E tuttavia la stessa approvazione, rinviata dal Governo a dopo l’estate, ritengo sia piuttosto dovuta a motivazioni politiche legate alla tenuta del governo in carica, e cioè alla possibilità di indire le prossime elezioni politiche, con naturale scadenza a febbraio 2018, prima dell’approvazione della Legge di Stabilità, fissata regolarmente entro la fine dell’anno corrente. Tra misure di fiscal compact e dati ancora negativi di aumento del debito pubblico, senz’altro una situazione che è e risulta sempre più difficile da gestire.

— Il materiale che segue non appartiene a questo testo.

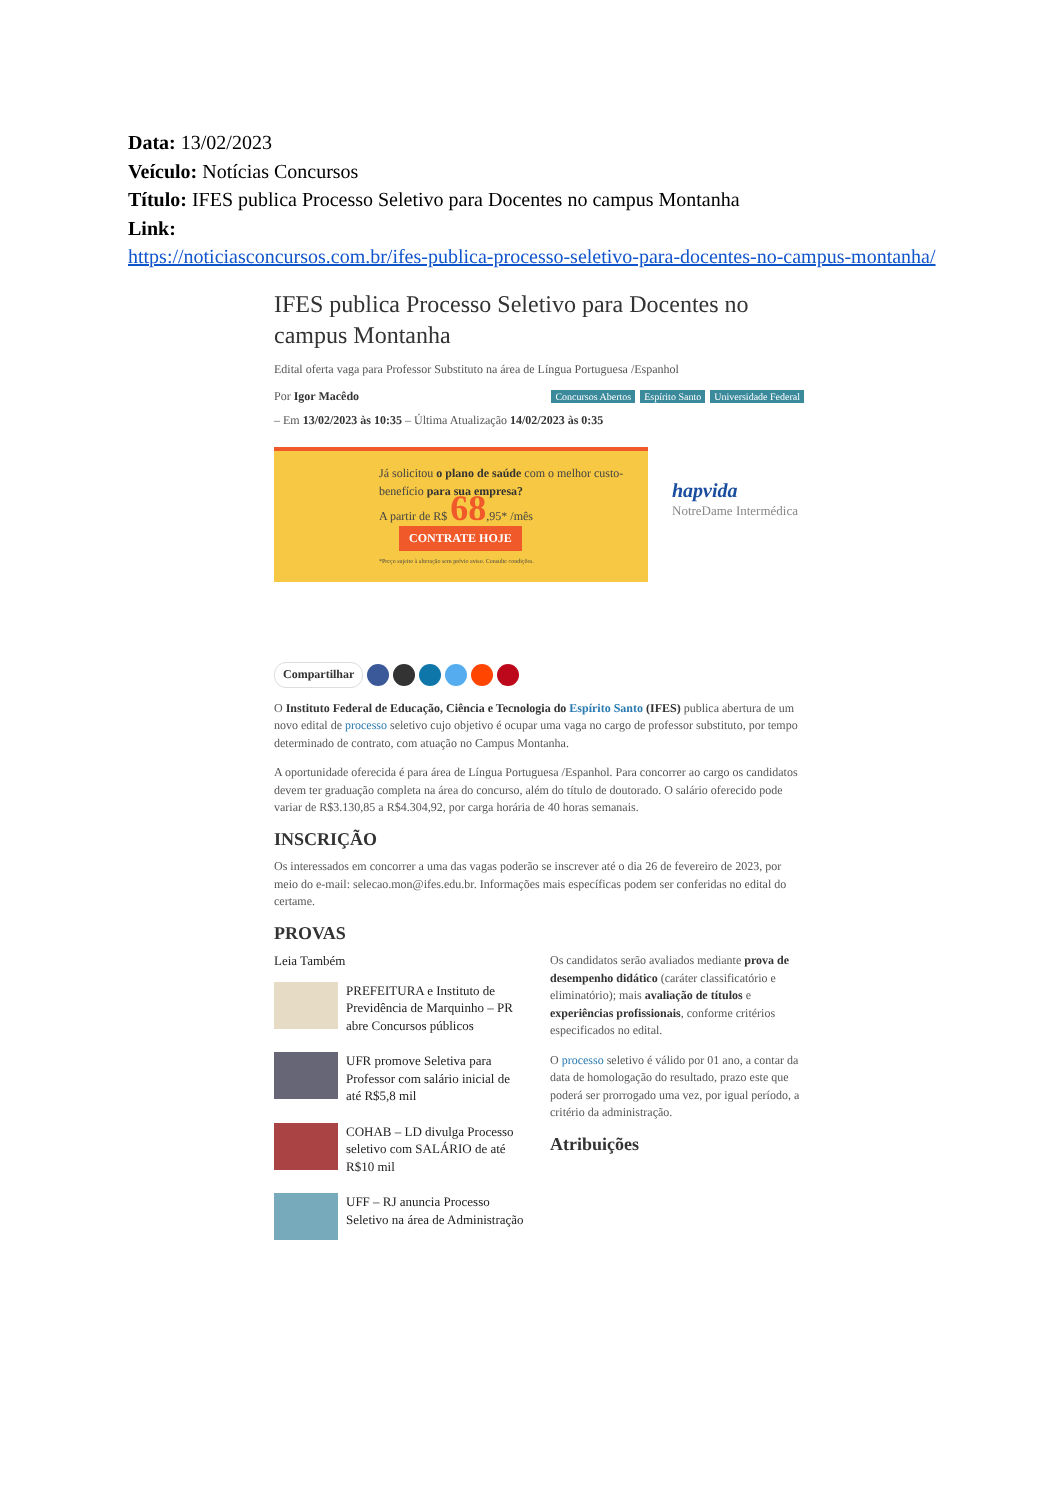Data: 13/02/2023
Veículo: Notícias Concursos
Título: IFES publica Processo Seletivo para Docentes no campus Montanha
Link:
https://noticiasconcursos.com.br/ifes-publica-processo-seletivo-para-docentes-no-campus-montanha/
IFES publica Processo Seletivo para Docentes no campus Montanha
Edital oferta vaga para Professor Substituto na área de Língua Portuguesa /Espanhol
Concursos Abertos Espírito Santo Universidade Federal Por Igor Macêdo
– Em 13/02/2023 às 10:35 – Última Atualização 14/02/2023 às 0:35
Já solicitou o plano de saúde com o melhor custo-benefício para sua empresa?
A partir de R$ 68,95* /mês CONTRATE HOJE
*Preço sujeito à alteração sem prévio aviso. Consulte condições.
hapvida
NotreDame Intermédica
Compartilhar
O Instituto Federal de Educação, Ciência e Tecnologia do Espírito Santo (IFES) publica abertura de um novo edital de processo seletivo cujo objetivo é ocupar uma vaga no cargo de professor substituto, por tempo determinado de contrato, com atuação no Campus Montanha.
A oportunidade oferecida é para área de Língua Portuguesa /Espanhol. Para concorrer ao cargo os candidatos devem ter graduação completa na área do concurso, além do título de doutorado. O salário oferecido pode variar de R$3.130,85 a R$4.304,92, por carga horária de 40 horas semanais.
INSCRIÇÃO
Os interessados em concorrer a uma das vagas poderão se inscrever até o dia 26 de fevereiro de 2023, por meio do e-mail: selecao.mon@ifes.edu.br. Informações mais específicas podem ser conferidas no edital do certame.
PROVAS
Leia Também
PREFEITURA e Instituto de Previdência de Marquinho – PR abre Concursos públicos
UFR promove Seletiva para Professor com salário inicial de até R$5,8 mil
COHAB – LD divulga Processo seletivo com SALÁRIO de até R$10 mil
UFF – RJ anuncia Processo Seletivo na área de Administração
Os candidatos serão avaliados mediante prova de desempenho didático (caráter classificatório e eliminatório); mais avaliação de títulos e experiências profissionais, conforme critérios especificados no edital.
O processo seletivo é válido por 01 ano, a contar da data de homologação do resultado, prazo este que poderá ser prorrogado uma vez, por igual período, a critério da administração.
Atribuições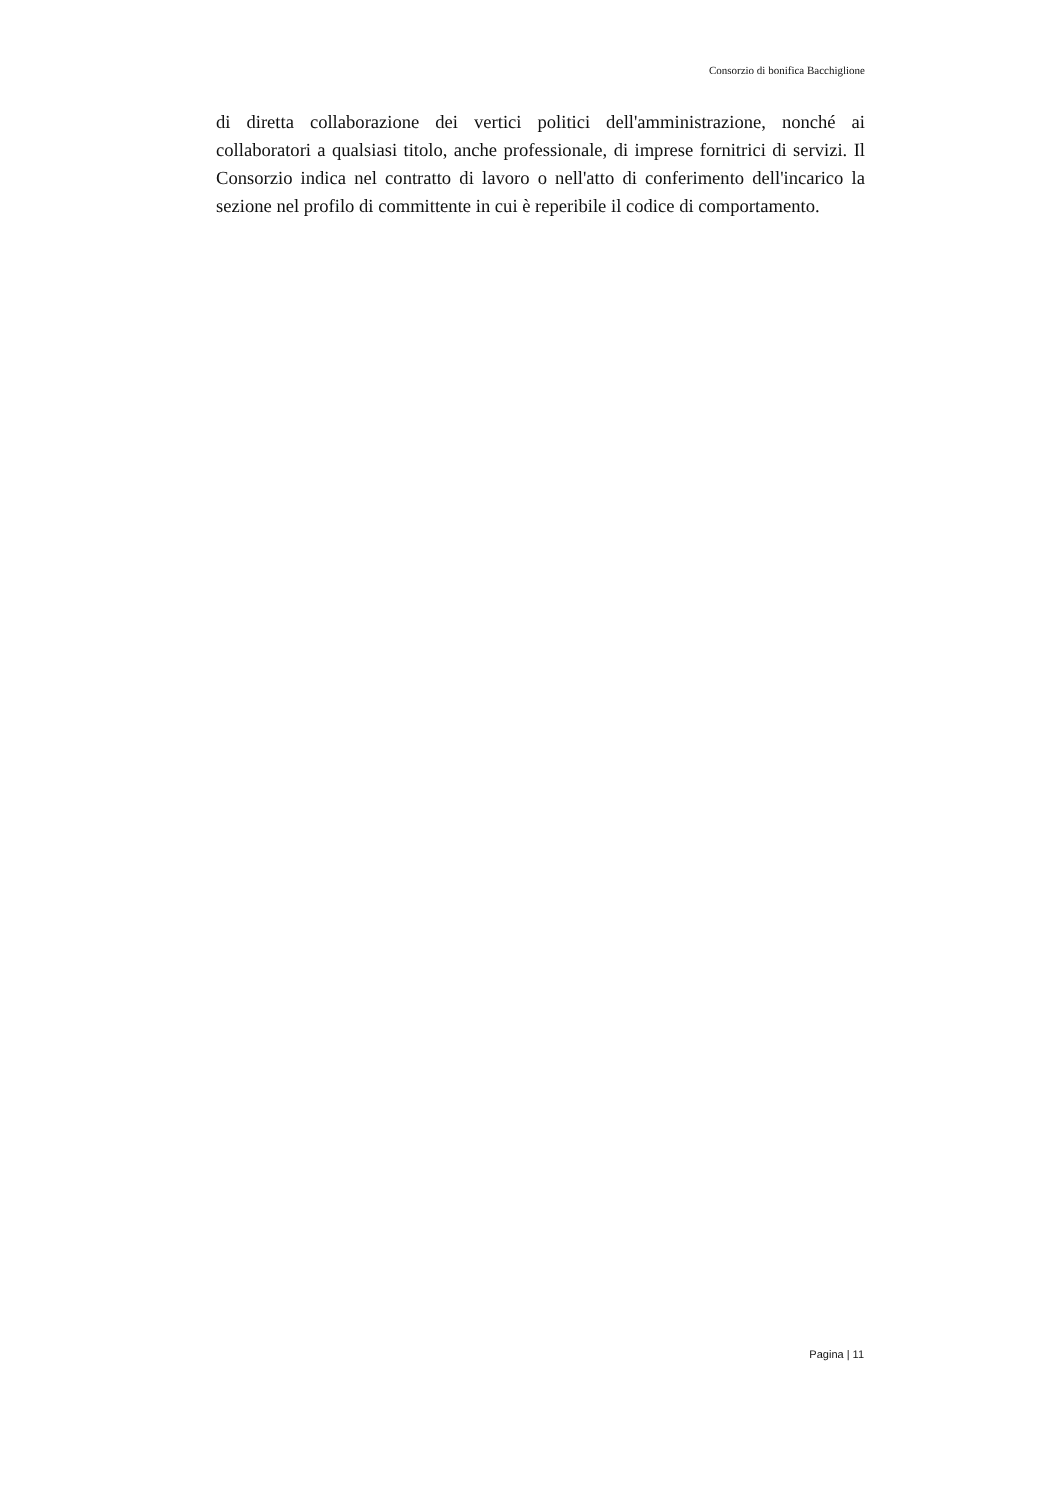Consorzio di bonifica Bacchiglione
di diretta collaborazione dei vertici politici dell'amministrazione, nonché ai collaboratori a qualsiasi titolo, anche professionale, di imprese fornitrici di servizi. Il Consorzio indica nel contratto di lavoro o nell'atto di conferimento dell'incarico la sezione nel profilo di committente in cui è reperibile il codice di comportamento.
Pagina | 11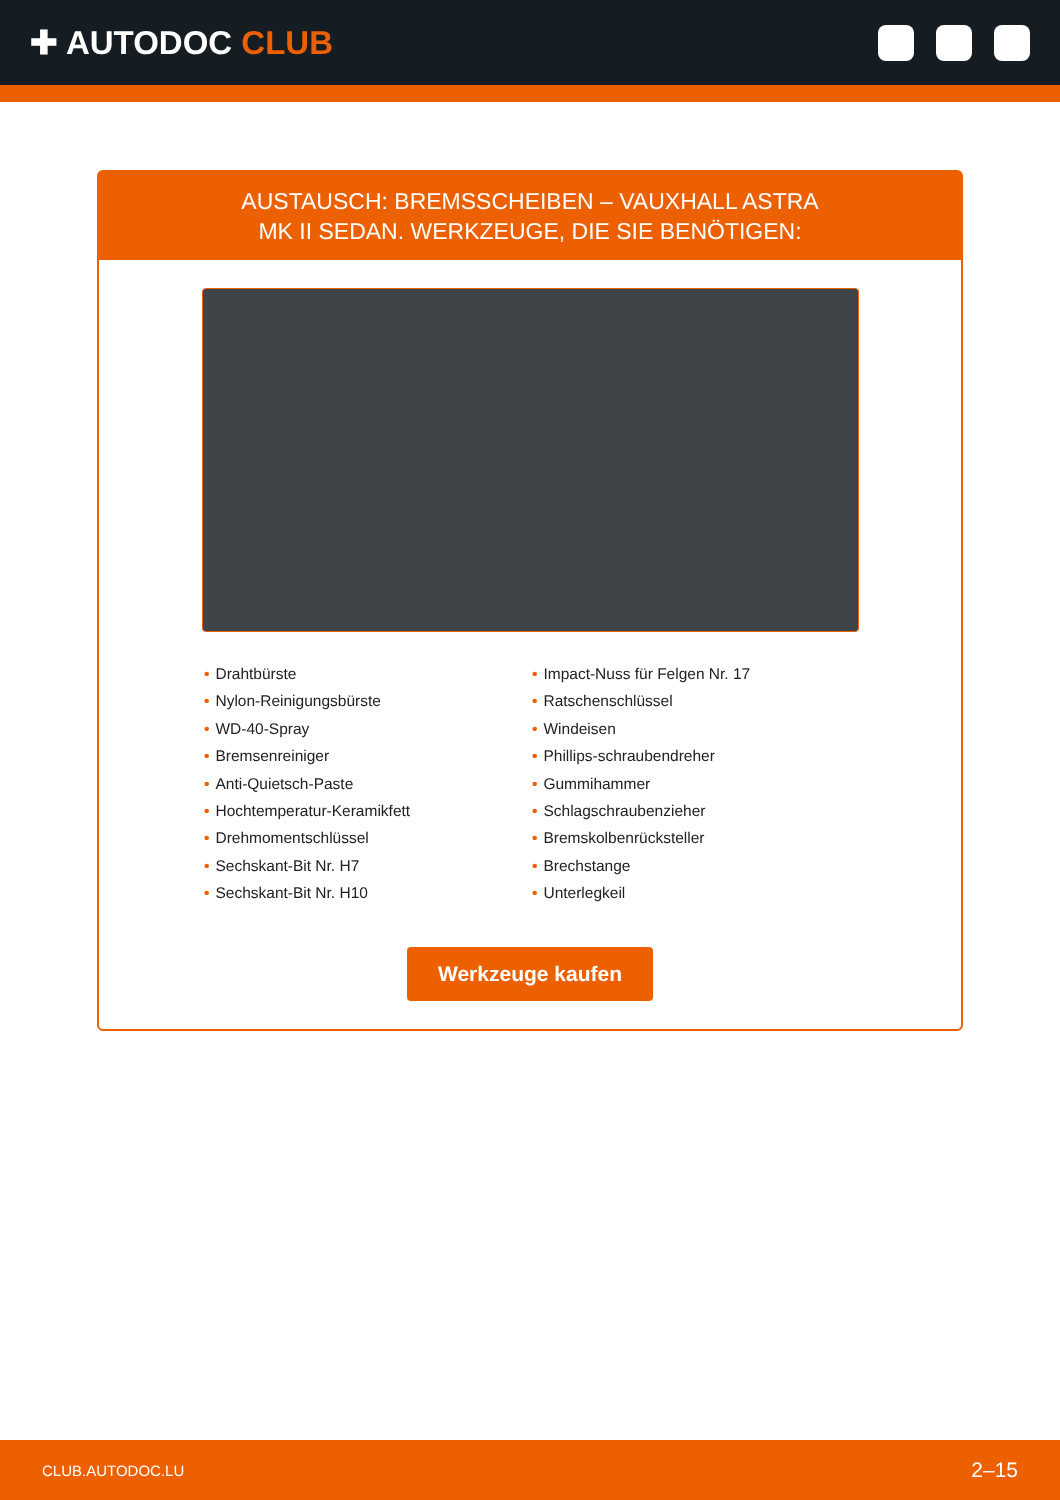✚ AUTODOC CLUB
AUSTAUSCH: BREMSSCHEIBEN – VAUXHALL ASTRA
MK II SEDAN. WERKZEUGE, DIE SIE BENÖTIGEN:
• Drahtbürste
• Nylon-Reinigungsbürste
• WD-40-Spray
• Bremsenreiniger
• Anti-Quietsch-Paste
• Hochtemperatur-Keramikfett
• Drehmomentschlüssel
• Sechskant-Bit Nr. H7
• Sechskant-Bit Nr. H10
• Impact-Nuss für Felgen Nr. 17
• Ratschenschlüssel
• Windeisen
• Phillips-schraubendreher
• Gummihammer
• Schlagschraubenzieher
• Bremskolbenrücksteller
• Brechstange
• Unterlegkeil
Werkzeuge kaufen
CLUB.AUTODOC.LU 2–15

Tanto premesso, oggi la questione dell’immigrazione assume rilievo innanzitutto in ordine al consolidamento e ai futuri sviluppi dei processi demografici internazionali. In stima, i dati ONU-2017 (The World Population Prospects: The 2017 Revision) propsettano una popolazione mondiale in costante crescita, dagli attuali 7,6 miliardi circa di persone a futuri 8,6 miliardi entro il 2030, 9,8 miliardi entro il 2050 e 11,2 miliardi entro il 2100.
E quindi, un trend crescente, con una maggiore dato d’incremento previsto per molti paesi dell’Africa, gli Stati Uniti, l’Indonesia e l’India, la cui popolazione già tra sette anni dovrebbe superare quella della Cina.
Per quanto concerne l’Europa, i dati relativi e più recenti dell’Eurostat risalgono a maggio 2016, in attesa del prossimo aggiornamento previsto per il prossimo mese: a fine 2014, il saldo annuale ha registrato nell’Europa a 28 paesi (compreso quindi il Regno Unito) un incremento di 3,8 milioni d’immigrati, di cui 1,6 milioni di cittadini provenienti da paesi non membri dell’Ue.
Il totale di 3,8 milioni è risultato così in parte suddiviso per valore assoluto e per percentuale circa di aumento alla popolazione residente: 1) Germania 884.900 immigrati pari a poco più l’1,1% dell’intera popolazione residente 2) Regno Unito 632.000 e quasi l’1,0% 3) Francia 339.900 e circa lo 0,5% 4) Spagna 305.500 e quasi lo 0,8% 5) Italia 277.600 e quasi lo 0,5%.
A oggi, il dato complessivo del 2014 è stimato in crescita tendenziale, soprattutto per l’Italia, e quindi, in assenza di una politica comune europea, in particolare per ciò che a noi più interessa, la situazione già “caotica” potrebbe essere destinata a un ulteriore minore controllo; al punto che esperti politologi come Gilles Kepel sostengono oggi che l’Italia potrebbe diventare “sempre più una zona anarchica di accoglienza”.
Rispetto all’attuale stato di caos, non c’è alcun dubbio sul fatto che un ruolo sia svolto anche dalle ONG, ovvero le organizzazioni non governative di soccorso dei migranti in acque internazionali. Per le politiche di governo, evidenziare ora questo “problema” significa senz’altro escludere ogni “forma” possibile e indiretta di “complicità”, legate al fenomeno dell’immigrazione, e quindi relative a possibili incrementi dei tassi d’illegalità nel paese.
E tuttavia, il nodo che occorre davvero risolvere è quello generale dell’illegalità, che perdura ed è crescente in Italia non solo da troppo tempo ma anche da molto tempo prima che il fenomeno dell’immigrazione costituisse e costituisca ora un “problema”.
Oggi, a noi serve innanzitutto il ripristino ovunque delle leggi e del controllo legale dei territori; il cui problema -potrebbe anche, ma solo in parte minima, riguardare la questione dell’immigrazione – deriva essenzialmente da cattive scelte politiche di gestione e quindi dalla politica, che ora è costretta a fare i conti con il proprio passato, il presente e il futuro che verrà.